AIM OF THE EXERCISE:
Which lines in the rows below contain the word "maistas", with case matching? Gather each of those lines and copy it out.

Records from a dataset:
▬▬▬

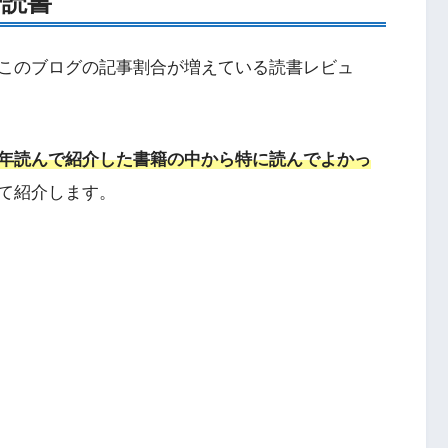
冊読書
このブログの記事割合が増えている読書レビュ
年読んで紹介した書籍の中から特に読んでよかっ
て紹介します。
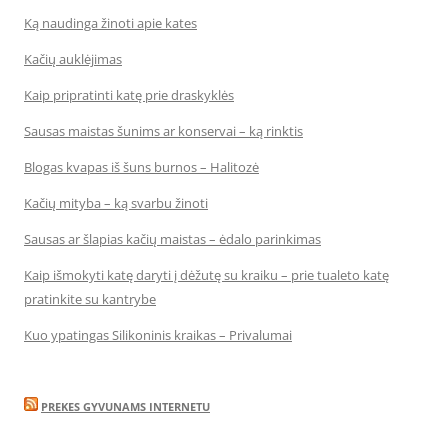
Ką naudinga žinoti apie kates
Kačių auklėjimas
Kaip pripratinti katę prie draskyklės
Sausas maistas šunims ar konservai – ką rinktis
Blogas kvapas iš šuns burnos – Halitozė
Kačių mityba – ką svarbu žinoti
Sausas ar šlapias kačių maistas – ėdalo parinkimas
Kaip išmokyti katę daryti į dėžutę su kraiku – prie tualeto katę
pratinkite su kantrybe
Kuo ypatingas Silikoninis kraikas – Privalumai
PREKES GYVUNAMS INTERNETU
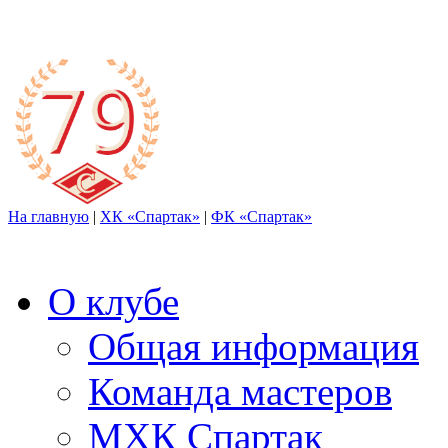
На главную
|
ХК «Спартак»
|
ФК «Спартак»
О клубе
Общая информация
Команда мастеров
МХК Спартак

▬▬▬

ANSWER BOX:
Sausas maistas šunims ar konservai – ką rinktis
Sausas ar šlapias kačių maistas – ėdalo parinkimas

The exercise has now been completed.